:: Text ::
The Saudi Government has revised its Copyright Law, is devoting increased resources to marketplace enforcement, and is seeking to impose stricter penalties on copyright violators. In January 2010, the Ministry of Culture and Information referred the first-ever copyright violation case to the Board of Grievance, Saudi Arabia’s highest court, for deterrent sentencing. The Saudi Government has stepped up efforts to force pirated printed material, recorded music, videos, and software off the shelves of stores. These efforts included continuing raids on shops selling pirated goods in 2009. However, many pirated materials are still available in the marketplace. An Islamic ruling, or fatwa, stating that software piracy is “forbidden” backs enforcement efforts. Saudi Arabia remains on the Special 301 Watch List for 2009, but is in the process of an Out-of-Cycle Review that may lead to their removal.
Trademarks are protected under the Trademark Law. The Rules for Protection of Trade Secrets came into effect in 2005. Saudi Arabia has one of the best trademarks laws in the region, and the Saudi Customs Authority has significantly stepped up its enforcement efforts. Saudi Arabia received anti-counterfeiting and piracy awards from the World Customs Organization in 2009 for organizing the first Pan-Arab conference on this issue, building the capacity of the Customs Authority, and translating WCO documents into Arabic. Saudi Customs provided information about its extensive seizures to enforce trademark rules for the 2009 Special 301 Out-of-Cycle Review.
Transparency of Regulatory System
There are few aspects of the Saudi government’s regulatory system that are transparent, although Saudi investment policy is less opaque than many other areas. Saudi tax and labor laws and policies tend to favor high-tech transfers and the employment of Saudis rather than fostering competition. Saudi health and safety laws and policies are not used to distort or impede the efficient mobilization and allocation of investments. Bureaucratic procedures are cumbersome, but red tape can generally be overcome with persistence.
There are no informal regulatory processes managed by NGOs or private sector associations. While proposed laws and regulations are generally not published in draft form for public comment, some government agencies permit public comments through their websites. There are no private sector or government efforts to restrict foreign participation in industry standards-setting consortia or organizations.

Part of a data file
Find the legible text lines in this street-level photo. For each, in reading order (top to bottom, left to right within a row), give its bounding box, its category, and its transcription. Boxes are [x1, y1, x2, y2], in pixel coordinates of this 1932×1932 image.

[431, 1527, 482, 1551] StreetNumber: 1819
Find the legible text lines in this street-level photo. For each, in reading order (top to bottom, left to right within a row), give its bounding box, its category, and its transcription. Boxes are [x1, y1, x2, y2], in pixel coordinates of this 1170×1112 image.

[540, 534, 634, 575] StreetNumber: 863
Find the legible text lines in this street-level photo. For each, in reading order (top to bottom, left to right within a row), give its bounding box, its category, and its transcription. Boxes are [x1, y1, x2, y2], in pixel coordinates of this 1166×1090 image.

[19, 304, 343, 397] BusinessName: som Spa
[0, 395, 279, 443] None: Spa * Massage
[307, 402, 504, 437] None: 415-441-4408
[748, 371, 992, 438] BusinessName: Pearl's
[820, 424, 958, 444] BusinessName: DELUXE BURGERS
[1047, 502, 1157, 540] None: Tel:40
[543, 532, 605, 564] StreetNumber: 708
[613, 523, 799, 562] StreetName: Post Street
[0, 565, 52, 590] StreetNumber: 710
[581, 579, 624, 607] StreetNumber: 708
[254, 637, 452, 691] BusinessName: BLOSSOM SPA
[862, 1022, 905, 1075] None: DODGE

:: Set exercise A ::
List the kinds of pirated goods that the Saudi Arabia passage says the government has worked to force off store shelves.
:: Set exercise B ::
According to the Saudi Arabia passage, what did the Ministry of Culture and Information refer to the Board of Grievance in January 2010?
:: Set exercise C ::
Pick up the Saudi Arabia passage after its final sentence and continue it.

:: Answer A ::
Printed material, recorded music, videos, software

:: Answer B ::
It referred the first-ever copyright violation case to the Board of Grievance for deterrent sentencing.

:: Answer C ::
Efficient Capital Markets and Portfolio Investment
Saudi Arabia has generally free and open financial markets, although non-GCC foreign investors may only invest in the stock market through mutual funds and “swap agreements.” These limits are gradually relaxing. Financial policies generally facilitate the free flow of private capital and currency can be transferred in and out of Saudi Arabia without restriction (with the exception of previously mentioned limits on bulk cash movements). In 2003, SAMA, the Central Bank, enhanced and updated its 1995 Circular on Guidelines for the Prevention of Money Laundering and Terrorist Financing. The enhanced guidelines are more compliant with the Banking Control Law, the Financial Action Task Force (FATF) 40 Recommendations, the 9 Special Recommendations on Terrorist Financing, and relevant UN Security Council Resolutions.
Historically, credit has been widely available to both Saudi and foreign entities from the commercial banks, and has been allocated on market terms. The global financial crisis of 2008, followed by the default on $20 billion in debt by two Saudi business concerns and the debt restructuring in Dubai, has substantially reduced this availability to all parties, resulting in the delay or cancellation of some projects. Credit is also available from several government credit institutions, such as the SIDF, which allocate credit based on government-set criteria rather than market conditions. Companies must have a legal presence in Saudi Arabia in order to qualify for credit. The private sector has access to term loans, but there is no true corporate bond market. Most IPOs have been put on hold as the Saudi stock market’s volatility has spiked in response to the global financial crisis. The IPO market will likely take some time to recover as skittish investors are not likely to return to the market in the near future.
As part of the economic reforms initiated for accession to the WTO, Saudi Arabia liberalized licensing requirements for foreign investment in the financial services. In addition, the government increased foreign equity limits in financial institutions from 40% to 60% to entice further foreign investment. In the last few years, the Saudi government has taken steps to increase foreign participation in its banking sector by granting operating licenses to foreign banks. SAMA granted ten foreign bank licenses to operate in the Kingdom in December 2005, including to BNP Paribas, Deutsche Bank, J.P. Morgan, National Bank of Kuwait, National Bank of Bahrain, Emirates Bank, Gulf International Bank, State Bank of India, and National Bank of Pakistan.
The legal, regulatory, and accounting systems practiced in the banking sector are generally transparent and consistent with international norms. SAMA, which oversees and regulates the banking system, generally gets high marks for its prudent oversight of commercial banks in Saudi Arabia. SAMA is the only central bank in the Middle East other than Israel’s that is a member and shareholder of the Bank for International Settlements in Basel, Switzerland.
The new Capital Markets Law, passed in 2003, allows for brokerages, asset managers, and other non-bank financial intermediaries to operate in the Kingdom. The law created a market oversight body, the Capital Market Authority, which was established in 2004, and opened the stock exchange to public investment. New financial firms established under the new law will drive an increase in corporate and consumer finance activity. By late 2008 more than 100 companies had received licenses to provide investment banking and brokerage services. As of August 2008, foreigners can now invest in the stock market through “swap agreements” with local investment houses. These allow foreign investors to hold Saudi securities for a period ranging from three months to four years, but without any voting rights. There is an effective regulatory system governing portfolio investment in Saudi Arabia.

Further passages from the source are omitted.